Directive ▸ Reproduce the data word for word, from its very first line through the line that contains "What is the sum of all values?", including that line.

Supplied data ▸
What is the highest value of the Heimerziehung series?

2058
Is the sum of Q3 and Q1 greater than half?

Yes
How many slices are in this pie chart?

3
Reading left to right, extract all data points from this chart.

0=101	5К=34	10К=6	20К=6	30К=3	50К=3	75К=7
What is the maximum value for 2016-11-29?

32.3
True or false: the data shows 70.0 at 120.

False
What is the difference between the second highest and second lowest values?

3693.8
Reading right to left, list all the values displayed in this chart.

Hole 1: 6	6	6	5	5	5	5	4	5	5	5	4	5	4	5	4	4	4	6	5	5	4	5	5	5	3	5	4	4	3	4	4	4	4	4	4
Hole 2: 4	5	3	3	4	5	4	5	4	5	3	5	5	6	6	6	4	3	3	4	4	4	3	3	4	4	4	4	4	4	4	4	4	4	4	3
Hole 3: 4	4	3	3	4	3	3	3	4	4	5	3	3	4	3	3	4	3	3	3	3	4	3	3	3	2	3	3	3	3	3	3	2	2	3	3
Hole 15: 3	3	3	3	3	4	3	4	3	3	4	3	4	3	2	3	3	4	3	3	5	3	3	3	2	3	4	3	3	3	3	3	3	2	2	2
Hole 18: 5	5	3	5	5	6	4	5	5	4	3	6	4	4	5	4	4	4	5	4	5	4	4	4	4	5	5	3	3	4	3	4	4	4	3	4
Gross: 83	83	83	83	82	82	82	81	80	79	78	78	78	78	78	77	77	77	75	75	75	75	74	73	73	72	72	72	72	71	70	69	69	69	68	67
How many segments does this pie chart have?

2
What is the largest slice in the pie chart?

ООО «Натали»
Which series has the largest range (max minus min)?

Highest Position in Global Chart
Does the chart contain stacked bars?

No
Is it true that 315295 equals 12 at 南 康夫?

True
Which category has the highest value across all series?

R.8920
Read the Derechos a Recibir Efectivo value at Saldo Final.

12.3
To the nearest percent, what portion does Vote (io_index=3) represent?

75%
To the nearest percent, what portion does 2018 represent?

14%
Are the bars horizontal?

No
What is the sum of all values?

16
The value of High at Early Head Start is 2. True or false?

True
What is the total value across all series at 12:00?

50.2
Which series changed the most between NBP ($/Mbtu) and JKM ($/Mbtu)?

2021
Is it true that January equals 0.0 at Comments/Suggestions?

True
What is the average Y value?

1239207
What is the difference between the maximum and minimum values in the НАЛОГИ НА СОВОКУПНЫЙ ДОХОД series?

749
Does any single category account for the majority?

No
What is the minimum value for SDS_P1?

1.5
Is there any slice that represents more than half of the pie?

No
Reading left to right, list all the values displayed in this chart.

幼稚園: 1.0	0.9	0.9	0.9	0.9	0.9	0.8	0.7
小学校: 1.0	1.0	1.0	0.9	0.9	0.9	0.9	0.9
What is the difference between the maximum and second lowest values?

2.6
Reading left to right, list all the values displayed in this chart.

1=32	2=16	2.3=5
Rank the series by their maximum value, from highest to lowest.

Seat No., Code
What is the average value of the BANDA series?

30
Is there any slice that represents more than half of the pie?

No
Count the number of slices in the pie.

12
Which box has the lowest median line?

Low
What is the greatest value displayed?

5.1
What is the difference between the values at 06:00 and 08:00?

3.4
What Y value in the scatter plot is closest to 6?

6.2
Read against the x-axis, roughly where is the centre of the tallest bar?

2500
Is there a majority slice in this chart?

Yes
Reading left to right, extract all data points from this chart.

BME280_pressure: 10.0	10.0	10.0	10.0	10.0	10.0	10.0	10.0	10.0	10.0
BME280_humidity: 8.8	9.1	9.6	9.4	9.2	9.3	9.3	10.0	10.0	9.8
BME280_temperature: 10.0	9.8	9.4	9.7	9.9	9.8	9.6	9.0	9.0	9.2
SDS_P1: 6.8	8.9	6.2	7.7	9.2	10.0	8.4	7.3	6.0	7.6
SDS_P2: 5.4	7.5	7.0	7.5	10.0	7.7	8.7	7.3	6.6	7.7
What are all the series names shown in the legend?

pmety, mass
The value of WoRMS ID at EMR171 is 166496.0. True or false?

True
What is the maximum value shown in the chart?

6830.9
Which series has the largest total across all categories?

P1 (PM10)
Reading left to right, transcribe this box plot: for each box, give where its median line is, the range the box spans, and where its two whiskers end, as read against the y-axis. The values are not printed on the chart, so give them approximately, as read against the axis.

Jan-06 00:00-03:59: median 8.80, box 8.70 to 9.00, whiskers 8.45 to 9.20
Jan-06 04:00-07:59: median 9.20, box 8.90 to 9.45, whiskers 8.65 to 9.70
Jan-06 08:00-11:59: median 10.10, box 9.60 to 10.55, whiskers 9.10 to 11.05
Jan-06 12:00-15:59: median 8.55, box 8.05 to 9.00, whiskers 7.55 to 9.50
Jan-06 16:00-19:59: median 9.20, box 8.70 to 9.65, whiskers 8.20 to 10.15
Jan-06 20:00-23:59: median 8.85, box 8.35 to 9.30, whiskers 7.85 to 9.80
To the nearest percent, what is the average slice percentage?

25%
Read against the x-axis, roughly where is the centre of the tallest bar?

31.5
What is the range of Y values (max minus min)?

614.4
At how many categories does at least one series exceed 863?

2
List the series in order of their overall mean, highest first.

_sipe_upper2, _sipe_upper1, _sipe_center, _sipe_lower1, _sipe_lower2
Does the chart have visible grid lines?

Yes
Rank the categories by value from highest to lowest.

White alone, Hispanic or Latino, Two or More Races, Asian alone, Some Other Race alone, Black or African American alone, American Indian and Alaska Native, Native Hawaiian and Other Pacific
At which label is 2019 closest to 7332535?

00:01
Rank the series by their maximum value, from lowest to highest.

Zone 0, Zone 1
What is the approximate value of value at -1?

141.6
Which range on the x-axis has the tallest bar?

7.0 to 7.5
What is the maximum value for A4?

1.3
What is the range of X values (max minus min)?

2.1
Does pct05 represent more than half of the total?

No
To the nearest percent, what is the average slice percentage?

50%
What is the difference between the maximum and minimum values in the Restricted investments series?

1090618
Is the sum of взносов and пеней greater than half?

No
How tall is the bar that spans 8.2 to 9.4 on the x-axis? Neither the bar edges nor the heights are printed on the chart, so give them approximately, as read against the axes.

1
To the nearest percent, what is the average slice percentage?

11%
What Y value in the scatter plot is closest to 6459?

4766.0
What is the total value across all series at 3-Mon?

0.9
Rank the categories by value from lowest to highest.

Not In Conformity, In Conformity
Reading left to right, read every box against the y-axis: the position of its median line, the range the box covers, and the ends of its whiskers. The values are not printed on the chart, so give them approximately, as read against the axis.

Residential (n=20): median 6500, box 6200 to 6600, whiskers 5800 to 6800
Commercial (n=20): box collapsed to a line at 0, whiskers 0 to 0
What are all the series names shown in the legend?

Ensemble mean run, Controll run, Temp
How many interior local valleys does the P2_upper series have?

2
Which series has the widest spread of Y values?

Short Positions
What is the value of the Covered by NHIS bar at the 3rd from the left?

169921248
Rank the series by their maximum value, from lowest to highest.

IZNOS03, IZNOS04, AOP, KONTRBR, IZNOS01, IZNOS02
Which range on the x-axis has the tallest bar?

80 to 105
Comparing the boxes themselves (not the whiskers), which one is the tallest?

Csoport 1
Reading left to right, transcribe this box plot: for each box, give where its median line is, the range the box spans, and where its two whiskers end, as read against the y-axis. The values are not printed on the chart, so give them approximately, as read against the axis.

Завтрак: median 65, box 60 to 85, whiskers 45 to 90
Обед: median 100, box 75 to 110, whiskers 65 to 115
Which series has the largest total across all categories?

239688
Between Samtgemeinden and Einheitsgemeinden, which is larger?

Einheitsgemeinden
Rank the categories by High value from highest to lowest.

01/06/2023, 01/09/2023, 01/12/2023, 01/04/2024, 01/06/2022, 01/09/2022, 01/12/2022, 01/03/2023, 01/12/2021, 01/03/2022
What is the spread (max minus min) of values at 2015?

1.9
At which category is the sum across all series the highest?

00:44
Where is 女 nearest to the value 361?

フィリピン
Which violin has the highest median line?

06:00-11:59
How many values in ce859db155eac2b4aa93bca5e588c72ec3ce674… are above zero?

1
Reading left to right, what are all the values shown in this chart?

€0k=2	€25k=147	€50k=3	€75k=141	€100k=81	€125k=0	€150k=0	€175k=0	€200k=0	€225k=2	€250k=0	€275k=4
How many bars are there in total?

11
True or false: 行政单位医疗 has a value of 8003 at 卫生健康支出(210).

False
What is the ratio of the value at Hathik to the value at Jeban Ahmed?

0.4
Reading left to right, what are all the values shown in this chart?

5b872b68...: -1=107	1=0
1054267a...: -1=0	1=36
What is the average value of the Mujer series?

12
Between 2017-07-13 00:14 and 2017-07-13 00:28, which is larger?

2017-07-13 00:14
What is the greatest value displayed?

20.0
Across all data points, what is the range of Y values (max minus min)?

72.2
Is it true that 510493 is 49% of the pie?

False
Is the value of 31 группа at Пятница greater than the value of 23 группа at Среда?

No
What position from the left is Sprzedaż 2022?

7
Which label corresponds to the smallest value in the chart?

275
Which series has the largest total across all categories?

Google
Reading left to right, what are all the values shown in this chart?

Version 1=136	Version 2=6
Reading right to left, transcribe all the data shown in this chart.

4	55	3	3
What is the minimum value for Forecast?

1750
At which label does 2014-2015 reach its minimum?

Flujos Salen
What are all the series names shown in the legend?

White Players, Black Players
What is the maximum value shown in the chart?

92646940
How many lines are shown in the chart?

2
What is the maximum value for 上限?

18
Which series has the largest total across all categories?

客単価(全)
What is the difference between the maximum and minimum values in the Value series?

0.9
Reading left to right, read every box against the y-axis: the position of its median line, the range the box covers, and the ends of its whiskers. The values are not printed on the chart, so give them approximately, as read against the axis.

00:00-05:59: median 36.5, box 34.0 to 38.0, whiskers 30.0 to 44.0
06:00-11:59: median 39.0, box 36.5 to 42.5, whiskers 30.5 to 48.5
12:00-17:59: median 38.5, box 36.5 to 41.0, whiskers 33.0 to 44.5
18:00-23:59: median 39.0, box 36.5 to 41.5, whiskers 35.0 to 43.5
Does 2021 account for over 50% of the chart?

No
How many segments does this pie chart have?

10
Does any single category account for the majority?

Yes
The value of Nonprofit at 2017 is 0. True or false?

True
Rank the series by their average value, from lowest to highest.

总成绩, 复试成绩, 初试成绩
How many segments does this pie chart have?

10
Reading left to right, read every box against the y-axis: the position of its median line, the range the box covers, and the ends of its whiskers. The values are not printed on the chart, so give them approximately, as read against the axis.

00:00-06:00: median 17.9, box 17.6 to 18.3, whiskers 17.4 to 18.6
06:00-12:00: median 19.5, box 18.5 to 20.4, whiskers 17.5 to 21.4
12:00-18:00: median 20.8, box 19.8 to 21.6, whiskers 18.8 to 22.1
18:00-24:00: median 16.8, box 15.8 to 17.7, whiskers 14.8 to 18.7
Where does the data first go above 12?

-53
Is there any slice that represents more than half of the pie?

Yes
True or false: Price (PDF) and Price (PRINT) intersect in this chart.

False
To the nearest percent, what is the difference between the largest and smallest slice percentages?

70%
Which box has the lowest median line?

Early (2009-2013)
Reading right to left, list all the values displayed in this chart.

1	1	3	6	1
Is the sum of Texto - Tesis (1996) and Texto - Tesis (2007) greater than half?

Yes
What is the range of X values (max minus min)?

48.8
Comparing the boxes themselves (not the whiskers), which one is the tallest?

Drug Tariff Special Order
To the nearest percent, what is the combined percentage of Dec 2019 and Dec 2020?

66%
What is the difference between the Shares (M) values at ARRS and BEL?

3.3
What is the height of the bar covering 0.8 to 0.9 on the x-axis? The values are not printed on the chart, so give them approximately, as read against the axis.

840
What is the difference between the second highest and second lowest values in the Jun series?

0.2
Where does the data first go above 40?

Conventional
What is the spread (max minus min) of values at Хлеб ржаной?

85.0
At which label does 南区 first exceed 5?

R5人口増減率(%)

Exercise answer ▸
What is the highest value of the Heimerziehung series?

2058
Is the sum of Q3 and Q1 greater than half?

Yes
How many slices are in this pie chart?

3
Reading left to right, extract all data points from this chart.

0=101	5К=34	10К=6	20К=6	30К=3	50К=3	75К=7
What is the maximum value for 2016-11-29?

32.3
True or false: the data shows 70.0 at 120.

False
What is the difference between the second highest and second lowest values?

3693.8
Reading right to left, list all the values displayed in this chart.

Hole 1: 6	6	6	5	5	5	5	4	5	5	5	4	5	4	5	4	4	4	6	5	5	4	5	5	5	3	5	4	4	3	4	4	4	4	4	4
Hole 2: 4	5	3	3	4	5	4	5	4	5	3	5	5	6	6	6	4	3	3	4	4	4	3	3	4	4	4	4	4	4	4	4	4	4	4	3
Hole 3: 4	4	3	3	4	3	3	3	4	4	5	3	3	4	3	3	4	3	3	3	3	4	3	3	3	2	3	3	3	3	3	3	2	2	3	3
Hole 15: 3	3	3	3	3	4	3	4	3	3	4	3	4	3	2	3	3	4	3	3	5	3	3	3	2	3	4	3	3	3	3	3	3	2	2	2
Hole 18: 5	5	3	5	5	6	4	5	5	4	3	6	4	4	5	4	4	4	5	4	5	4	4	4	4	5	5	3	3	4	3	4	4	4	3	4
Gross: 83	83	83	83	82	82	82	81	80	79	78	78	78	78	78	77	77	77	75	75	75	75	74	73	73	72	72	72	72	71	70	69	69	69	68	67
How many segments does this pie chart have?

2
What is the largest slice in the pie chart?

ООО «Натали»
Which series has the largest range (max minus min)?

Highest Position in Global Chart
Does the chart contain stacked bars?

No
Is it true that 315295 equals 12 at 南 康夫?

True
Which category has the highest value across all series?

R.8920
Read the Derechos a Recibir Efectivo value at Saldo Final.

12.3
To the nearest percent, what portion does Vote (io_index=3) represent?

75%
To the nearest percent, what portion does 2018 represent?

14%
Are the bars horizontal?

No
What is the sum of all values?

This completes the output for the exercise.